The Chinese community’s stake in the survival of City College has steadily increased in recent years, with the most recent available statistics showing overall Asian-Pacific Islander enrollment at 42 percent of the college’s student population. But necessary reforms to address financial concerns could include closing some of the college’s 11 campuses throughout the city, and the new Chinatown campus – the result of a near four-decade long effort — could be a target.
“We’re all going to hurt,” says community leader Henry Der. “The cuts, if they need to be made, should be equitable. No one community should bear a disproportionate share of the pain.”
Der points out that City College provides Chinatown residents with “survival courses” offering the tools necessary to live and work in San Francisco, such as free English language classes. But under the current financial crisis, such non-degree bearing classes are becoming harder to justify.
To open the new campus, the Chinatown community had to overcome a facilities budget shortfall of $800,000; this was achieved by a fundraising campaign spearheaded by the Friends of Educational Opportunities in Chinatown (of which Der is a co-chair). The campaign was able to cover the shortfall with donations from residents of Chinatown and the Richmond District, often referred to as the city’s second Chinatown, as well as $400,000 in matching funds contributed by Lillie Wong, aunt of City College trustee Lawrence Wong.
The Accreditation Commission of Junior and Community Colleges has given CCSF until October 15 to show “just cause” for remaining open, and until March 15 to address administrative and financial concerns. If the college were to lose its accreditation, it would also lose state funding.
At the campus’s opening celebration on Sept. 21, Mayor Ed Lee announced his endorsement of San Francisco’s Proposition A, the November 6 ballot measure that would create a $79 tax per year for San Francisco residential and commercial properties for the next eight years. This would raise approximately $15 million annually.
Along with state Proposition 30, which would authorize a temporary tax increase to provide revenue for K-14 schools, Prop. A would alleviate some of the school’s financial troubles. If Prop. 30 fails, the college could lose another $11.5 million in state funding. It has already lost close to $20 million in budget cuts in the past year alone, and has had to cut 700 classes this semester.
“As Asian Americans, we not only have to help pass Prop. A, but we have a responsibility to our community,” argues Alex Tom, the Executive Director of the Chinese Progressive Association. “CCSF is nearly 50 percent Asian [students]. Thousands rely on CCSF for job training, ESL, and a stable future.”
Tom says his group plans to work with Chinese for Affirmative Action and the Friends of Educational Opportunities in Chinatown on educational outreach and press events regarding Proposition A. The CPA will be calling thousands of voters in Chinatown between now and November 6.
Until the opening of the new campus, City College classes offered at Chinatown educational sites had been, according to Der, “strewn across store fronts” – adults were taking courses in elementary schools, and the campus facility on Filbert Street was inadequate.
Given the high demand for classes, Der is dubious about suggestions proposing to merge the Chinatown campus and another, older downtown campus.
As to concerns over the tracking of learning outcomes, one of fourteen deficiencies cited by the accreditation commission, Der agrees more work needs to be done with the college’s administration to gather data on the learning outcomes of students in non-credit courses, like language classes.
He also thinks there would be a proliferation of credit courses at the new Chinatown campus, which will serve at least 6,500 students.

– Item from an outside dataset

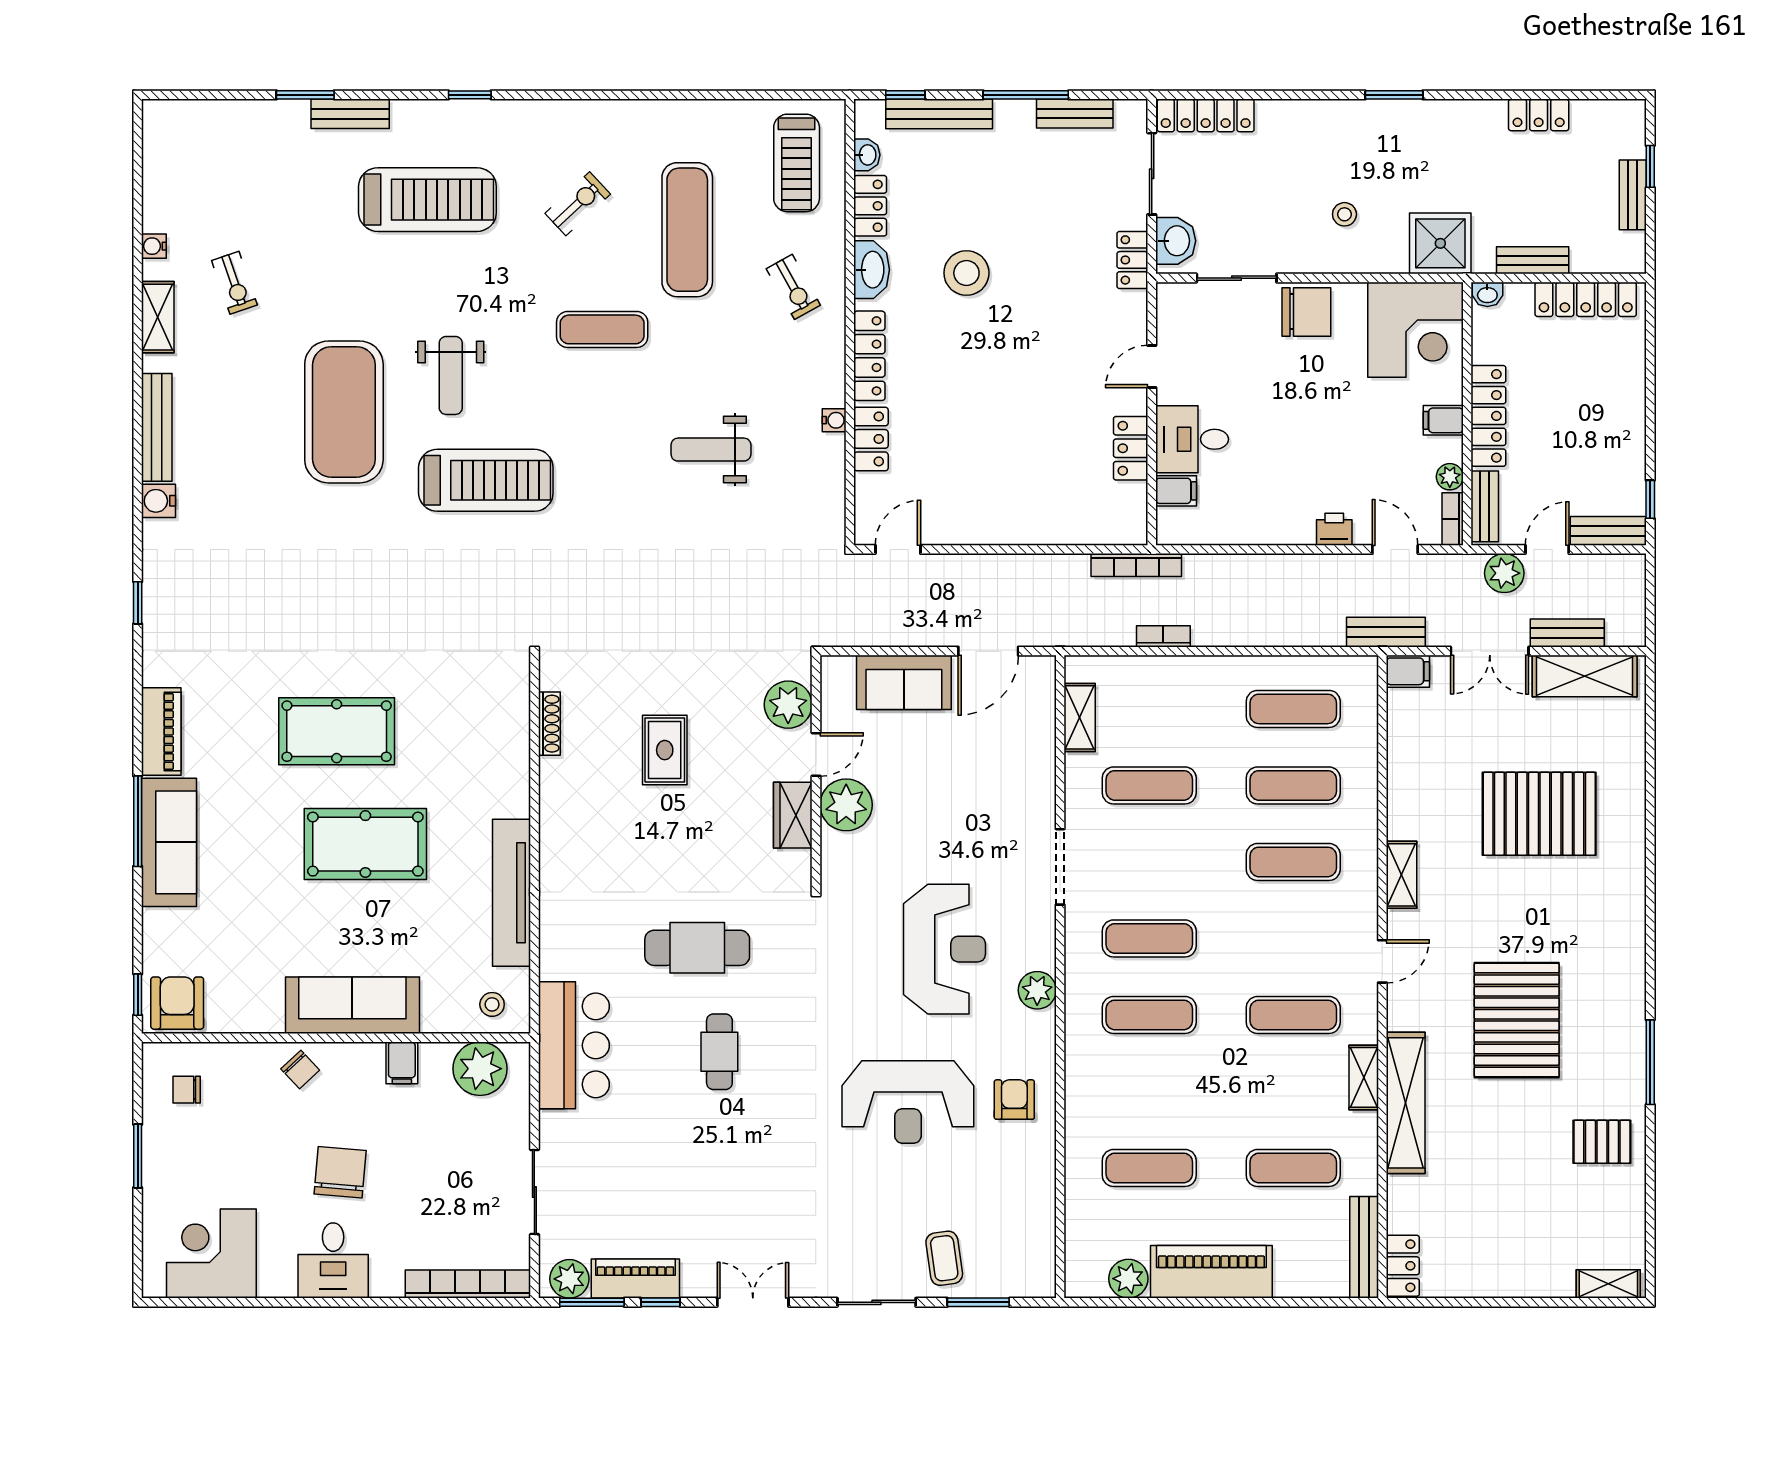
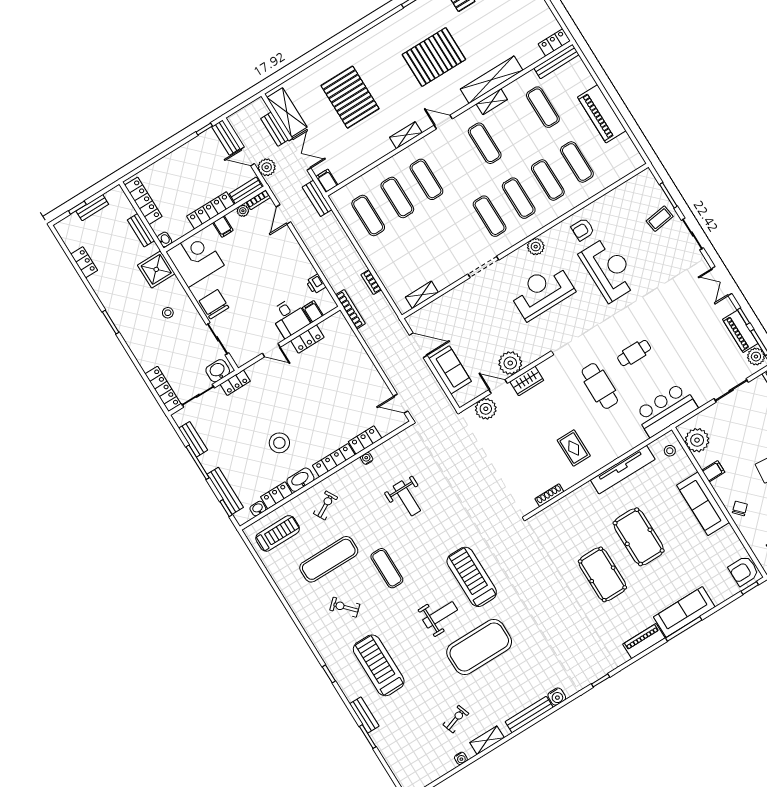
printer: (1334, 529) -> (316, 284), moved
rug: (665, 750) -> (574, 448), moved, turned 90
exercise mat: (1149, 785) -> (548, 180), moved
plant: (1128, 1279) -> (624, 144), removed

Non-credit courses require more students in order to generate the same amount of income as credit courses.
Der’s passion to save the new campus stems in part from his family’s own experience with the school. His mother was an ESL citizenship student at CCSF, and his daughter was able to complete courses that she hadn’t taken as an undergraduate student that allowed for her acceptance into a physician’s assistant program. “My family is forever indebted to City College,” notes Der. “My story is the story of virtually every family in San Francisco.”

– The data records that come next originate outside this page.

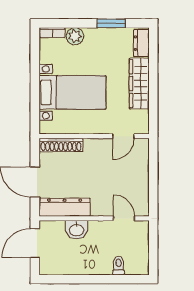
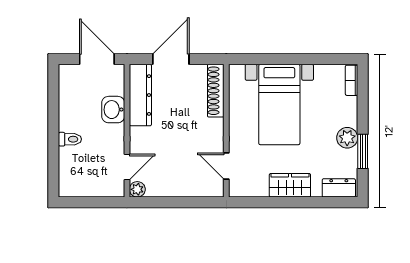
plant: (75, 36) -> (347, 138), moved
wardrobe: (139, 84) -> (290, 185), width x0.67
plant: (143, 210) -> (137, 189), added
toilet: (119, 266) -> (70, 139), moved

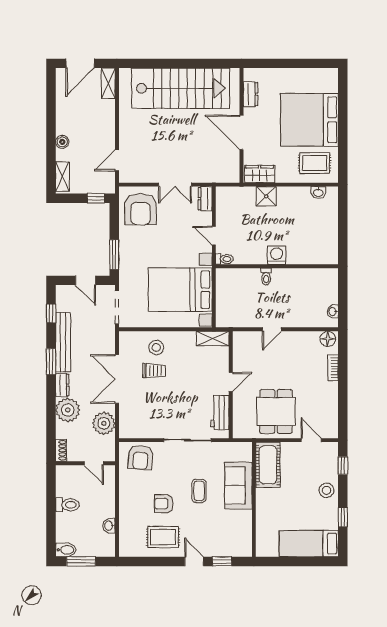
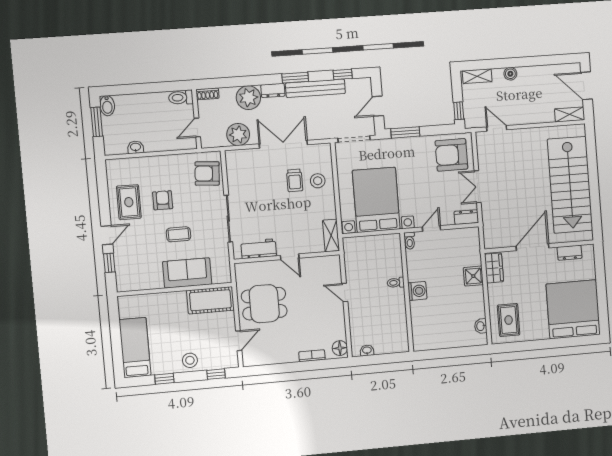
bed: (309, 120) -> (573, 309), moved
toilet: (67, 505) -> (181, 98), moved, turned 90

It’s a theme that Tom was quick to get behind.
“For the Chinese community and other immigrant communities, education is key to our future in the United States,” Tom says. “Education via job training, ESL, [and] citizenship classes is one of the most effective ways to lift low-income people out of poverty.”
As an example, he points to a partnership with Chinese for Affirmative Action and City College called the Restaurant Worker Career Ladder Program, which trains low-wage workers in Chinatown and places them in stable employment in the hospitality industry.
“This has changed the lives of so many families. This is why the Chinatown campus [is] such an important issue that cuts across our whole community.”
The bottom line, says Der, is that the community won’t allow the new campus to close. “We are not going to let them shut this down.”